Canada’s exports spoil the economic party



After an upbeat January for the Canadian economy when the GDP grew by 2.3% in annual terms, which lead one economist to compare that growth to fireworks, Canada’s trade data for February 2017 came much less impressive. Canada's trade balance in November-January had been in surplus, but in February it changed its direction and posted a deficit of $972 million, while the earlier January figure was lowered by half to $421 million. 
 Export volumes in February fell 2.5% from January, while import volumes rose 0.3%. Declines in exports were widespread and spanned across most industries. This is all the more worrying provided the continuing weakness of the Canadian dollar.
At the same time, Canada's exports in February were still up by 4.4% compared to February 2016 which shows that Canada has been able to overcome the effect of low oil prices.

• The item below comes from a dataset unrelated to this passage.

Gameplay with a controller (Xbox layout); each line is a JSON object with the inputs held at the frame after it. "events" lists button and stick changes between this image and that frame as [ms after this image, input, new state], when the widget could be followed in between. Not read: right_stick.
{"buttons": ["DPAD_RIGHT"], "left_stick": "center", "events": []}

Going further, Canadian exports will remain in focus. American importers have so far been able, through heavy lobbying, to fend off the main threat to the Canadian exports, a Border-Adjustment Tax, proposed in the US. But the fate of the tax is far from decided and the threat to Canadian exporters remains. Canada’s finance minister Bill Morneau said at a World Economic Forum event in New York on Monday that the proposed US border tax threatens to make both countries poorer.